Aili was picking her way up a steep hill, leading the party as usual and keeping an eye out for one of the supply caches, when Solas called something out to her in Elvhen once again. She yelped in surprise, losing her footing and tumbling backward down the knoll and skidding directly into Varric, knocking him to the ground.

"Fenedhis!" She cursed loudly as she stumbled back onto her feet, pulling the dwarf up by the arm and shooting Solas an exasperated glower. "You can't even see that in this armor!"

"I assume it is still there," Solas said smilingly, "and in more or less the same condition as it was the last time I saw it."

"You. Are. Incorrigible," she fumed, stomping over and poking him accusingly in the chest.

"Does that mean you admit defeat?" he asked, snagging the hand she had prodded him with and bringing it to his lips. "Have I finally managed to dominate your resolute focus? A pity, I was certain that my tongue would need to be more creative. And engaged in a much different task."

"I can't take you anywhere," Aili complained, but her gazed was fixed on his mouth, her interest clear.

"Oh, but I could take you anywhere," he professed with a soft deadly confidence, reaching out to stroke her cheek. "If we were alone, I could show you. The veil is thin here, and the spirits gather to watch the fighting, drawn by death an suffering, but I would show them you. I would grant them a memory of unparalleled beauty. Your scent, your taste, the sound of you unraveling in my arms as I-"

She grabbed him roughly by the front of his jacket and slammed her mouth into his. He grinned triumphantly against her lips, wrapping his arms around her firmly as he deepened the kiss.

Varric gave a low whistle and Dorian snickered loudly. The sounds of their audience snapped Aili back into reality, and she jumped back from Solas as though he had burned her, breathing hard. He held her gaze steadily, his expression betraying nothing, while his eyes brimmed with a torrent of impure intentions. Aili gulped thickly and glanced over at their companions.

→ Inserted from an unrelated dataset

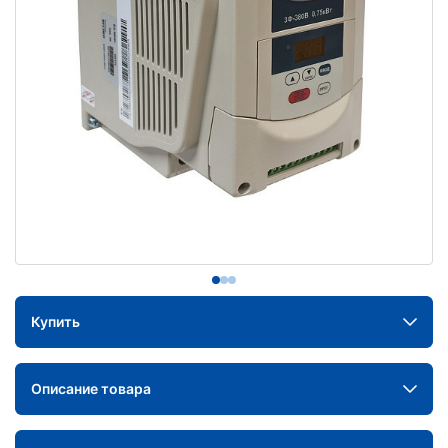
Купить
Описание товара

"Can you two...go pick elfroot or something?" she asked breathlessly, grabbing the older elf by the hand and pulling him towards a nearby copse of trees. "Solas and I need to have...a discussion. About the Fade. And elf things. It's very important. We'll come find you afterwards."

Solas laughed at their astonished expressions as he allowed himself to be dragged away. The human and the dwarf exchanged a look.

"So...who won?" Dorian asked after a moment.

"Well," Varric replied with a knowing smile, "Chuckles may have won the battle, but I get the feeling Dandelion is about to win the war."